Consigne
Poursuivez, s'il vous plaît, le texte sur le nouveau statut de l'entreprise à la suite de sa dernière phrase.

Texte extrait
****************
L’UGICT a beaucoup travaillé sur l’entreprise et c’est tout naturellement qu’elle a voté en sa première résolution l’engagement à agir pour un nouveau statut de l’entreprise distinct de celui de la société d’actionnaires.
Résolution du 17ème congrès de l'UGICT où elle s'engage pour un nouveau statut de l'entreprise |
Cette résolution est largement due aux travaux de recherche menés par Blanche Segrestin et Armand Hatchuel à l’école des Mines et poursuivis depuis au sein du collège des Bernardins.
Dès maintenant, nous pouvons utiliser cette proposition pour analyser les résultats que nous présentent régulièrement les directions. Une analyse est une évaluation d’un certain nombre des résultats à l’aune de repères normatifs.
La confusion entre société des actionnaires et entreprise n’est pas tenable et il est nécessaire de refonder l’entreprise.
En moyenne, la société des actionnaires d’une entreprise française fournit un-tiers des ressources de l’entreprise. Le reste est fourni par les banques remboursées au fil des exercices en prélevant une partie de la plus-value. Pourtant le résultat des exercices est considéré comme propriété des actionnaires qui le placent éventuellement ailleurs que dans l’entreprise s’ils trouvent rendement plus fort.
Pour qu’ils soient ajustés à la réelle contribution des actionnaires, les dividendes ne doivent pas excéder le tiers des profits. Le reste doit être mis en réserve systématiquement dans les ressources de l’entreprise. Cela constitue le corps normatif d’analyse CGT des comptes d’entreprise, selon moi.
****************
Données disponibles
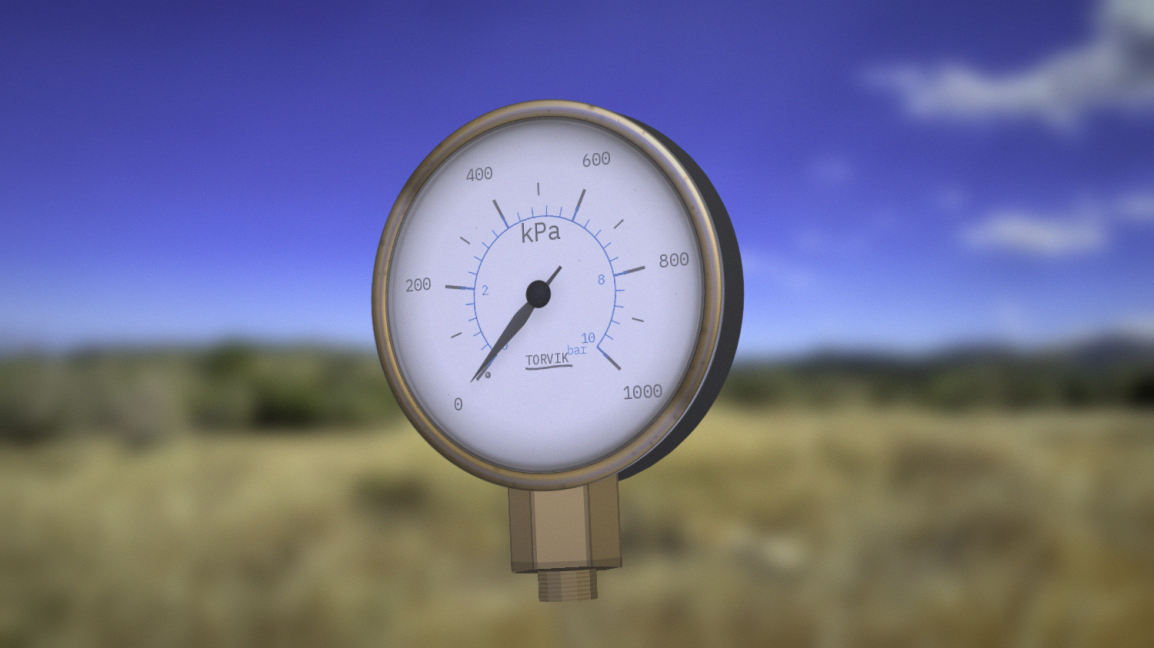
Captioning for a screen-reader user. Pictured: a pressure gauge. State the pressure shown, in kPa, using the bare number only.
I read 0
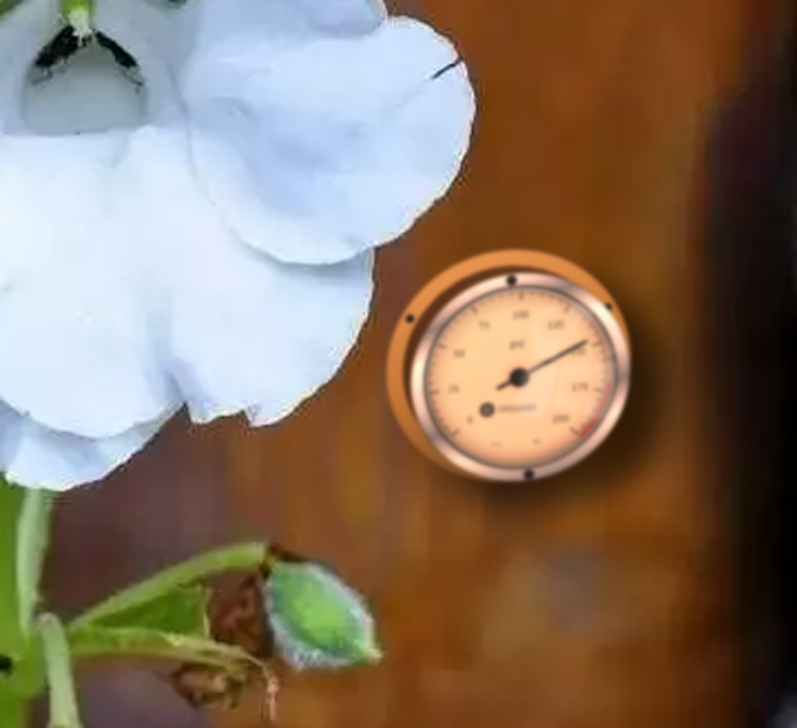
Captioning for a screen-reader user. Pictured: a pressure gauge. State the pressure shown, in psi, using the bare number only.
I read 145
****************
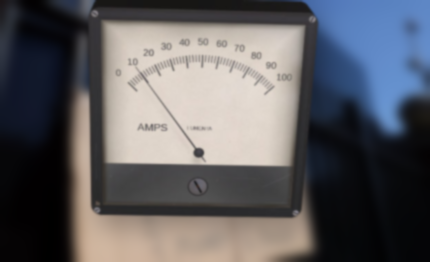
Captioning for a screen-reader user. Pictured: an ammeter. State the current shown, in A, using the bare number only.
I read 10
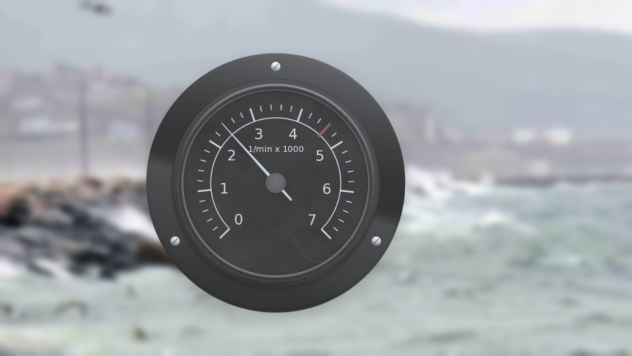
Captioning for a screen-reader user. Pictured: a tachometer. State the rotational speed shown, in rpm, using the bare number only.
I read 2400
****************
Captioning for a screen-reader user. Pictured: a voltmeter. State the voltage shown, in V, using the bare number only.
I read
****************
Corrigé
Les directions d’entreprise affichent des indicateurs qui correspondent aux intérêts défendus par le PDG missionné par la société des actionnaires.
Avec notre nouvelle vision de l’entreprise, nous avons une nouvelle grille d’analyse des résultats de l’entreprise. Elle souligne l’importance de la durabilité du bien commun au capital et au travail. Le montant de la mise en réserve est plus important pour la vie de l’entreprise que l’EBITDA qui mesure surtout le poids des salaires dans la valeur ajoutée.
Dans les années trente du siècle dernier, nous n’avons pas su éviter la guerre et briser les cercles vicieux à temps. Le vingtième siècle saura-t-il éviter la troisième guerre mondiale et faire les réformes économiques et sociales susceptibles de briser les cercles vicieux qui nous y conduisent.